I know you are a physics professor and probably feel the need to speak to all levels background here, but doesn’t the A in LASER stand for amplification?
It has always been my understanding that besides being monochromatic and coherent, a laser actually throws more photons than a non-lased source of the same power input ever could, due to stimulated emission. Is my understanding wrong or incomplete?
Yes, I understand that there is no free lunch, I’m just talking about efficiency.
Even at my age I am always eager to learn.

thanx


#16

There are tons of mass over simplifications any time you step into common speech. The watt rating on a lightbulb is power consumption, which for an old style bulb was mostly spent on heat. So making a comparison in terms of photon delivery to a bulb through wattage is wrong on many levels. But it is still a fairly useful analogy at a very low level of discussion.

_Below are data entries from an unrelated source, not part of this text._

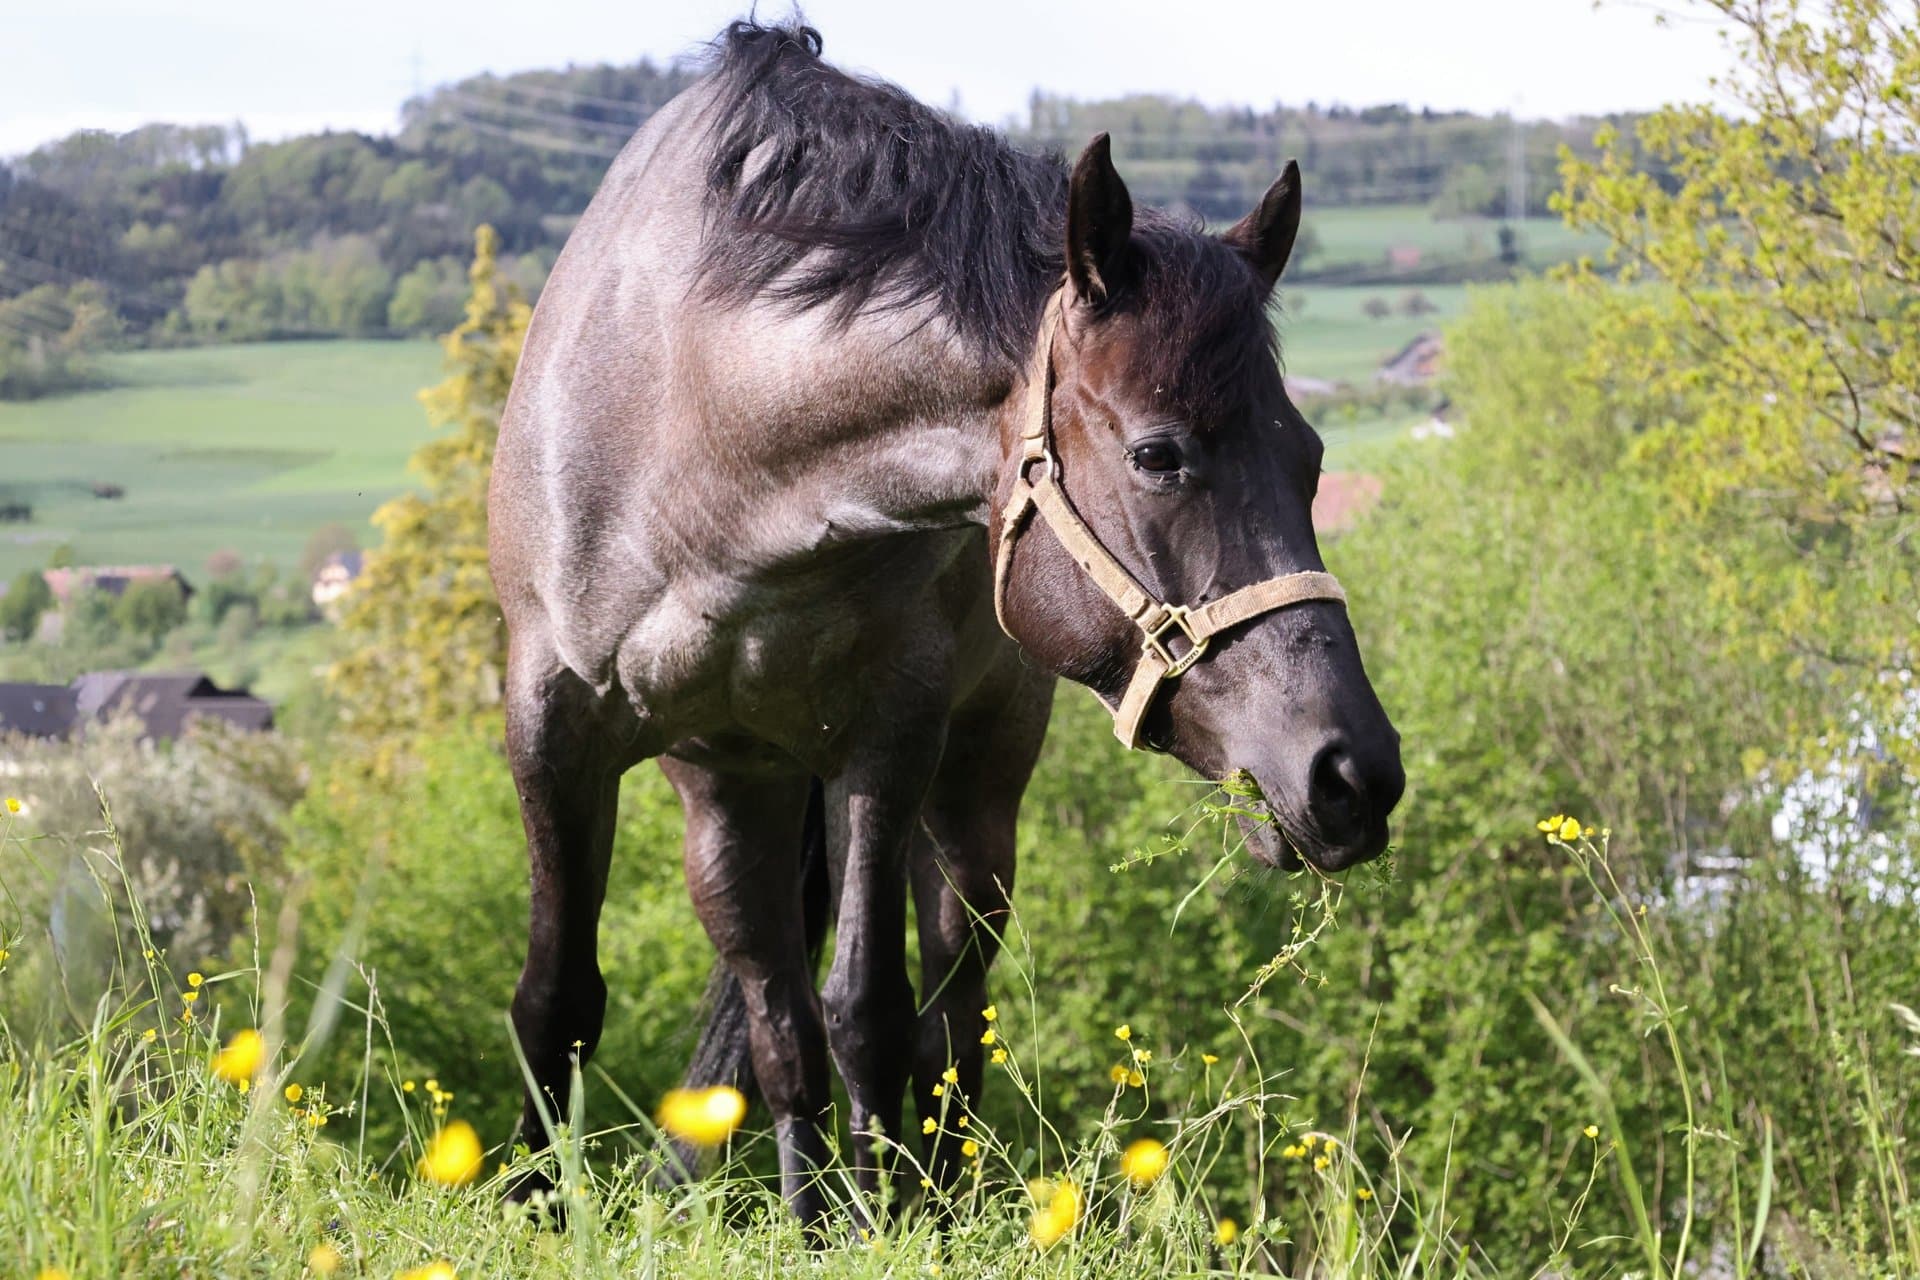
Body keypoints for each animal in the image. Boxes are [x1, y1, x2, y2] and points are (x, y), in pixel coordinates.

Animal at [487, 20, 1405, 1225]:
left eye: (1310, 458)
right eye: (1160, 454)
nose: (1354, 773)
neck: (696, 421)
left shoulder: (890, 739)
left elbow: (873, 1014)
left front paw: (884, 1227)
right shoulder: (554, 727)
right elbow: (561, 998)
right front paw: (534, 1207)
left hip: (975, 788)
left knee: (951, 1018)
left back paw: (933, 1199)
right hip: (732, 793)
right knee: (780, 1019)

The amplification term in LASER is a misnomer for most lasers we know of today. I don’t know that initial models of the laser system were actually provided with input light, but the idea was that you put a constant light beam in, and then you get pulsed light out which is higher intensity in each pulse than the input beam was.


#17

I usually refer to the heat of a 40w light bulb, which is in fact 40w of heat. You’re right that only about 4w comes out as visible light (which gets absorbed and produces heat) and 36w comes out as “heat” directly… mostly via IR, like a laser. So I think it’s a pretty good analogy.

As far as the acronym, if memory serves:

  • Every laser is energized by something. Some lasers are pumped via light sources, for example early ruby lasers or some modern fiber lasers. The goal is that the lasing medium (in our case a gas mix containing CO2) gets excited, and has lots of high energy electrons.
  • The amplification bit is that the lasing medium is put in an unstable state where the electrons are high-energy and want to drop down a level, releasing a photon. When an inbound photon hits it, the 2 photons coming out are more likely to be the same phase and direction as the inbound photon. So one input photon stimulates two outbound photos, effectively amplifying it. This is fundamental to lasing, and happens even in CO2 lasers that are energized with electricity instead of pumped with light.

Someone correct me if I’m wrong here.


#18

That is the way I understand it. As usual, Wikipedia had a pretty good primer.


#19

I’ll be looking to defocus so I can cut closed-cell foam (assuming material doesn’t make chlorine gas, which I don’t think it does) without the kerf issues or resealing.


#20

One of the things I am looking at making with my Glowforge when I get it is a Fresnel lens. The first step would be to take acrylic and engrave it with a raster image to get the curves. Next would be to have an defocused pass to smooth everything out. So I am very much interested in this topic.


How precise is the Glowforge?
#21

Whoa, that’s a really cool idea! Making totally custom fresnel lenses would be absolutely amazing.